I have not decided yet whether in addition to these two alternatives we should also have an option that resolves at package load time. I.e., both variants of the resource would be included on disk, but only one of them would be loaded into memory and if you wanted to switch resource you would have to unload the package and load it back into memory again.

I can see some use cases for this, but on the other hand adding more options complicates the system and I like to keep things as simple as possible.

A nice thing about this suffix mapping is that it can be configured to be backwards compatible with the old property system:

resource_overrides = [
  {suffix = ".fr", flags = ["fr"]}
  {suffix = ".ps4", platforms = ["ps4"]}
  {suffix = ".xb1", platforms = ["xb1"]}
]

Whenever we change something in Stingray we try to make it more flexible and data-driven, while at the same time ensuring that the most common cases are still easy to work with. This rewrite of the localization is a good example:

  • It fixes the problem with periods in file names. Periods are now only an issue if you have made an explicit suffix mapping that matches them.

  • We can switch language (or any other resource setting) at runtime.

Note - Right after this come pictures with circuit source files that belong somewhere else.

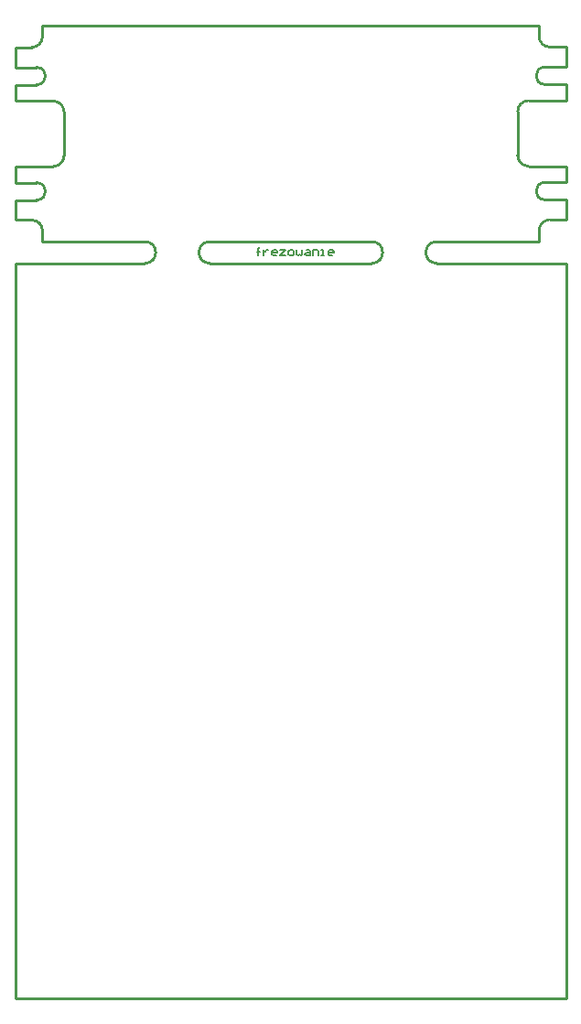
<source format=gko>
G04 Layer_Color=16711935*
%FSAX24Y24*%
%MOIN*%
G70*
G01*
G75*
%ADD27C,0.0100*%
%ADD79C,0.0050*%
D27*
X000787Y029075D02*
G03*
X000787Y029705I000000J000315D01*
G01*
X001382Y030299D02*
G03*
X001776Y030693I000000J000394D01*
G01*
Y032290D02*
G03*
X001382Y032684I-000394J000000D01*
G01*
X000787Y033278D02*
G03*
X000787Y033908I000000J000315D01*
G01*
X019291Y033917D02*
G03*
X019291Y033287I000000J-000315D01*
G01*
X018697Y032693D02*
G03*
X018303Y032299I000000J-000394D01*
G01*
Y030702D02*
G03*
X018697Y030308I000394J000000D01*
G01*
X019291Y029714D02*
G03*
X019291Y029084I000000J-000315D01*
G01*
X004724Y026772D02*
G03*
X004724Y027559I000000J000394D01*
G01*
X007087D02*
G03*
X007087Y026772I000000J-000394D01*
G01*
X015354Y027559D02*
G03*
X015354Y026772I000000J-000394D01*
G01*
X012992D02*
G03*
X012992Y027559I000000J000394D01*
G01*
X000994Y027953D02*
G03*
X000600Y028346I-000394J000000D01*
G01*
Y034637D02*
G03*
X000994Y035030I000000J000394D01*
G01*
X019085Y035039D02*
G03*
X019479Y034646I000394J000000D01*
G01*
Y028356D02*
G03*
X019085Y027962I000000J-000394D01*
G01*
X020079Y000000D02*
Y026772D01*
X000000Y000000D02*
Y026772D01*
Y000000D02*
X020079D01*
X000994Y035433D02*
X019085D01*
X000000Y029075D02*
X000787D01*
X000000Y028346D02*
Y029075D01*
Y029705D02*
X000787D01*
X000000Y030299D02*
X001382D01*
X000000Y029705D02*
Y030299D01*
X019291Y026772D02*
X020079D01*
X000000D02*
X000787D01*
X000000Y032684D02*
Y033278D01*
Y032684D02*
X001382D01*
X000000Y033278D02*
X000787D01*
X000000Y033908D02*
Y034637D01*
Y033908D02*
X000787D01*
X001776Y030693D02*
Y032290D01*
X018303Y030702D02*
Y032299D01*
X019291Y033917D02*
X020079D01*
Y034646D01*
X019291Y033287D02*
X020079D01*
X018697Y032693D02*
X020079D01*
Y033287D01*
Y029714D02*
Y030308D01*
X018697D02*
X020079D01*
X019291Y029714D02*
X020079D01*
Y028356D02*
Y029084D01*
X019291D02*
X020079D01*
X015354Y026772D02*
X019291D01*
X015354Y027559D02*
X019085D01*
X000787Y026772D02*
X004724D01*
X000994Y027559D02*
X004724D01*
X007087Y026772D02*
X012992D01*
X007087Y027559D02*
X012992D01*
X000000Y028346D02*
X000600D01*
X000994Y027559D02*
Y027953D01*
Y035030D02*
Y035424D01*
X000000Y034637D02*
X000600D01*
X019085Y035039D02*
Y035433D01*
X019479Y034646D02*
X020079D01*
X019085Y027568D02*
Y027962D01*
X019479Y028356D02*
X020079D01*
D79*
X008850Y027050D02*
Y027300D01*
Y027200D01*
X008800D01*
X008900D01*
X008850D01*
Y027300D01*
X008900Y027350D01*
X009050Y027250D02*
Y027050D01*
Y027150D01*
X009100Y027200D01*
X009150Y027250D01*
X009200D01*
X009500Y027050D02*
X009400D01*
X009350Y027100D01*
Y027200D01*
X009400Y027250D01*
X009500D01*
X009550Y027200D01*
Y027150D01*
X009350D01*
X009650Y027250D02*
X009850D01*
X009650Y027050D01*
X009850D01*
X010000D02*
X010100D01*
X010150Y027100D01*
Y027200D01*
X010100Y027250D01*
X010000D01*
X009950Y027200D01*
Y027100D01*
X010000Y027050D01*
X010250Y027250D02*
Y027100D01*
X010300Y027050D01*
X010350Y027100D01*
X010399Y027050D01*
X010449Y027100D01*
Y027250D01*
X010599D02*
X010699D01*
X010749Y027200D01*
Y027050D01*
X010599D01*
X010549Y027100D01*
X010599Y027150D01*
X010749D01*
X010849Y027050D02*
Y027250D01*
X010999D01*
X011049Y027200D01*
Y027050D01*
X011149D02*
X011249D01*
X011199D01*
Y027250D01*
X011149D01*
X011549Y027050D02*
X011449D01*
X011399Y027100D01*
Y027200D01*
X011449Y027250D01*
X011549D01*
X011599Y027200D01*
Y027150D01*
X011399D01*
M02*

</source>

  • The new system is more flexible -- it doesn't just handle localization and platform specific resources, we can set up whatever resource categories we want. And we can even dynamically override individual resources.

  • The editor no longer needs to do anything special to deal with the concept of "properties". Resources that are used to override other resources can be edited in the editor just like any other resource.

  • And the system can easily be configured to be backwards compatible with the old localization system.

I still feel slightly queasy about using name matching to drive parts of this system. Name matching is a practice that can go horribly wrong. But in this case, since the name matching is completely user controlled I think it makes a good compromise between purity and usability.